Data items
○ ○ ○ ○ ○ ○ ○

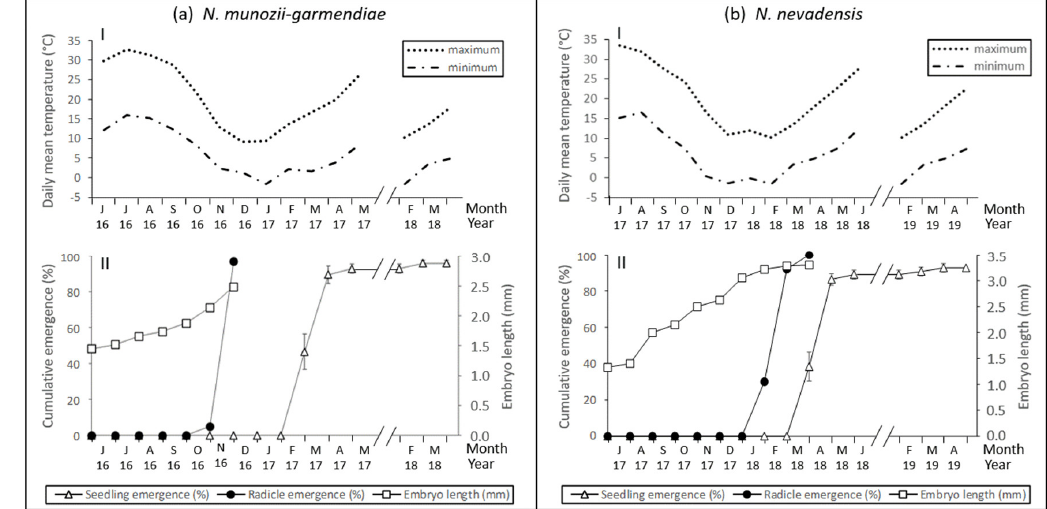
Figure 2. Phenology curves for: ( a ) N. munozii-garmendiae seeds sown in soil in an unheated shade house during June 2016; and ( b ) N. nevadensis seeds sown during July 2017. The daily mean minimum and maximum air temperatures (I) and phenology of the embryo length, root emergence, and seedling shoot emergence (II) are shown in ( a , b ).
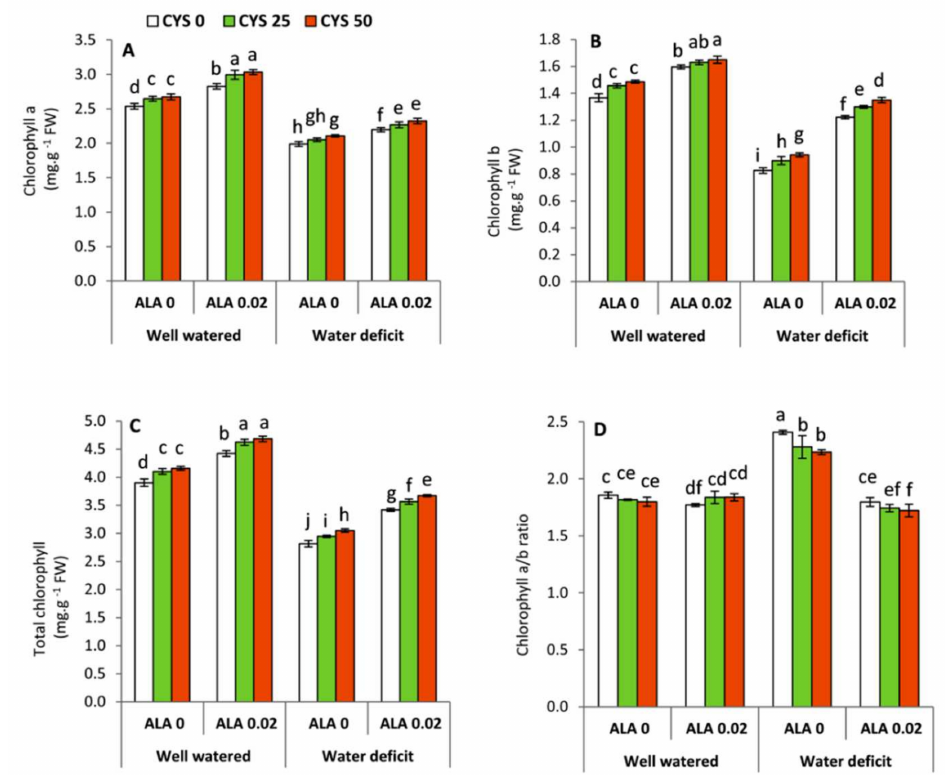
Figure 1. Effect of irrigation level, seed soaking by α -lipoic acid (ALA; 0 and 0.02 mM) and foliar application by cysteine (Cys; 0, 25 and 50 ppm) on the chlorophyll concentration of wheat plants. ( A ) chlorophyll a, ( B ) chlorophyll b, ( C ) total chlorophyll, ( D ) chlorophyll a/b ratio. For each parameter, the mean values ± SD followed by a different letter are significantly different according to Tukey’s range test ( p ≤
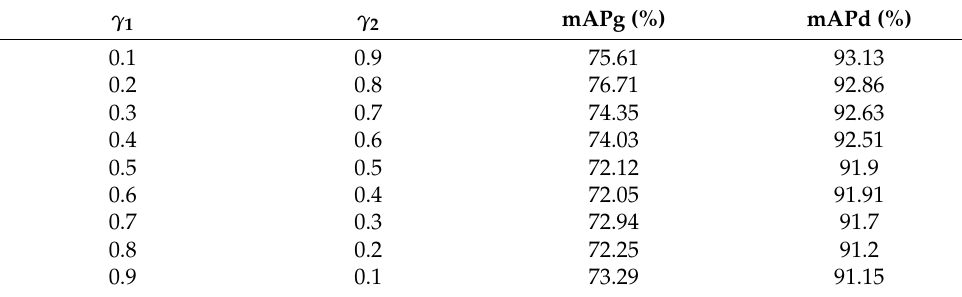
Table 5. Effect of different parameters on BR1.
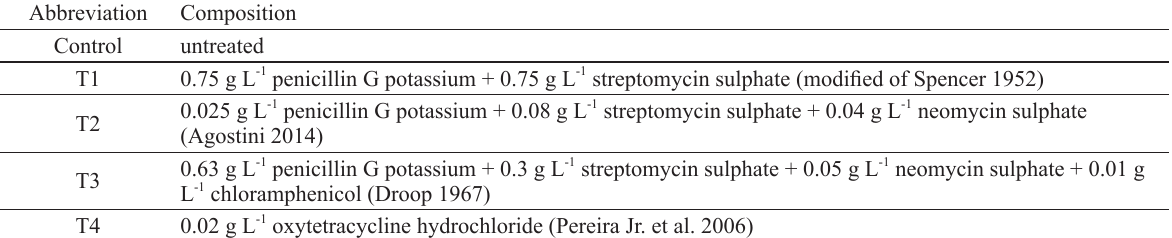
summary of all combinations tested in each treatment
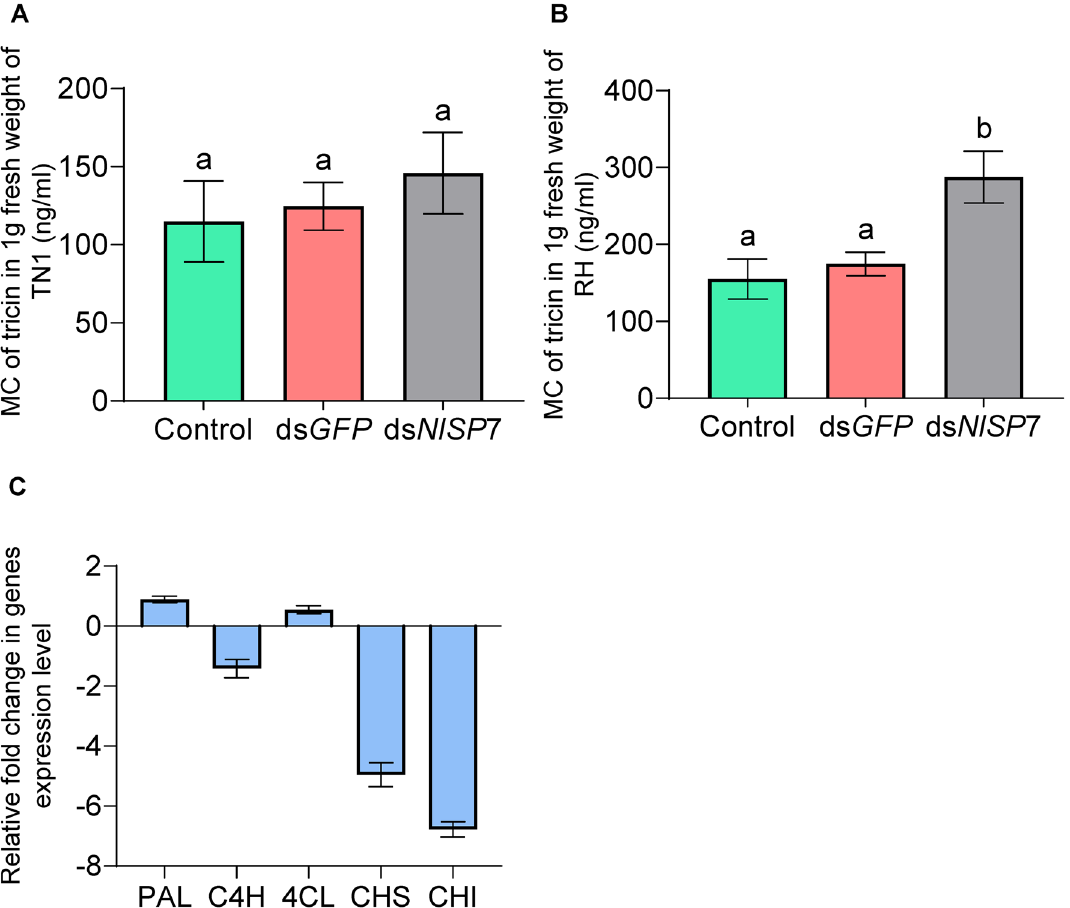
Figure 7. The effect of brown planthoppers in three groups (control, injected with ds GFP , injected with ds NlSP7 ) on the tricin content and tricin metabolic pathway genes of different rice varieties. ( A ) Taichung Native 1 (TN1) and ( B ) Rathu Heenati (RH) rice varieties fed on by brown planthoppers. After 3 days, the content of tricin was determined by liquid chromatography-mass spectrometry, A same letters above the bars indicate no significant differences between three treatment groups, and B different letters above the bars indicate significant differences between BPHs injected with ds NlSP7 and two control groups (control and ds GFP ). Data are represented as the mean ± SD from three biological replicates ( P < 0.01, Duncan’s multiple range test). ( C ) The q-PCR used to determine the expression level of tricin metabolic pathway genes (PAL, C4H, 4CL, CHS, CHI) in rice after being fed on by brown planthoppers. The experiment was repeated three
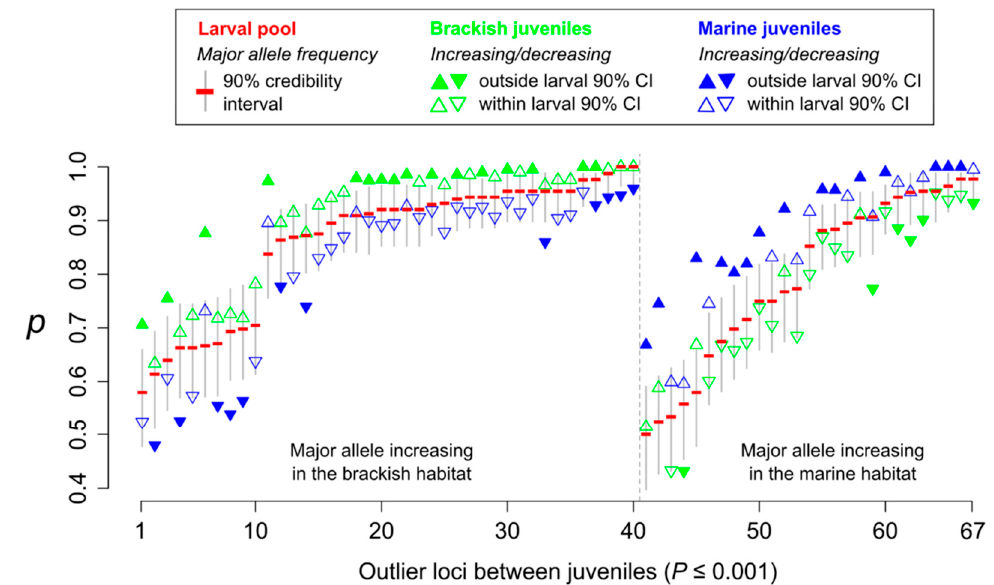
Figure 2. Allele frequency changes at 67 outlier loci detected between brackish and marine juveniles with the single generation selection (SGS) test, using a nominal significance threshold of 10 − 3 . For each locus, allele frequency of the major allele ( p ) is indicated in the larval pool (red, with the 90% credibility interval in grey), brackish juveniles (green triangles) and marine juveniles (blue triangles). Upper triangles show increased allele frequency compared to the larval pool; lower triangles show decreased allele frequency compared to the larval pool.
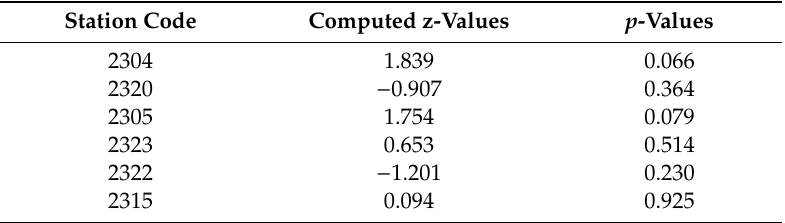
Table 2. The Mann–Kendall test for 7-day low-flow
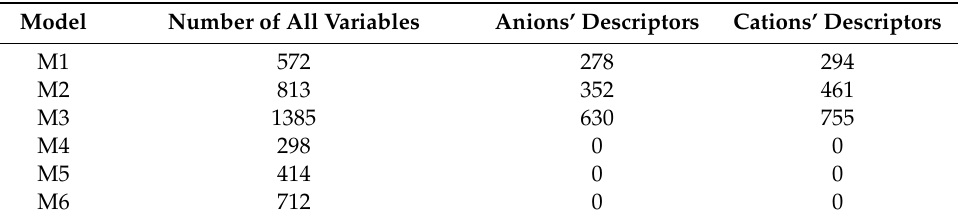
Table 2. Number of individual variables in investigated data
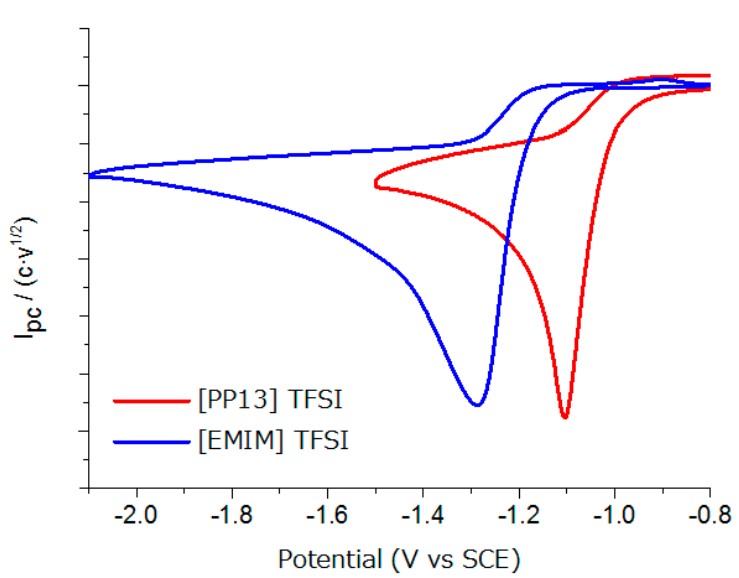
Figure 2. Cyclic voltammograms of a 5 mL solution, [PP13]TFSI (red line) and [EMIM]TFSI (blue line), containing 10 mM 4-iodobenzonitrile using Ag under a nitrogen atmosphere. Scan rate 0.5 V s − 1 . Table 1. Electrochemical parameters for the electrochemical reduction of 1 .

○ ○ ○ ○ ○ ○ ○

## What you have to do
Please transcribe exactly the part of the records that opens with the line containing "Figure 1. Effect" and closes with the line containing "Figure 7. The", both ends included, and leave out the pictures.

## Worked solution
Figure 1. Effect of irrigation level, seed soaking by α -lipoic acid (ALA; 0 and 0.02 mM) and foliar application by cysteine (Cys; 0, 25 and 50 ppm) on the chlorophyll concentration of wheat plants. ( A ) chlorophyll a, ( B ) chlorophyll b, ( C ) total chlorophyll, ( D ) chlorophyll a/b ratio. For each parameter, the mean values ± SD followed by a different letter are significantly different according to Tukey’s range test ( p ≤
Table 5. Effect of different parameters on BR1.
summary of all combinations tested in each treatment
Figure 7. The effect of brown planthoppers in three groups (control, injected with ds GFP , injected with ds NlSP7 ) on the tricin content and tricin metabolic pathway genes of different rice varieties. ( A ) Taichung Native 1 (TN1) and ( B ) Rathu Heenati (RH) rice varieties fed on by brown planthoppers. After 3 days, the content of tricin was determined by liquid chromatography-mass spectrometry, A same letters above the bars indicate no significant differences between three treatment groups, and B different letters above the bars indicate significant differences between BPHs injected with ds NlSP7 and two control groups (control and ds GFP ). Data are represented as the mean ± SD from three biological replicates ( P < 0.01, Duncan’s multiple range test). ( C ) The q-PCR used to determine the expression level of tricin metabolic pathway genes (PAL, C4H, 4CL, CHS, CHI) in rice after being fed on by brown planthoppers. The experiment was repeated three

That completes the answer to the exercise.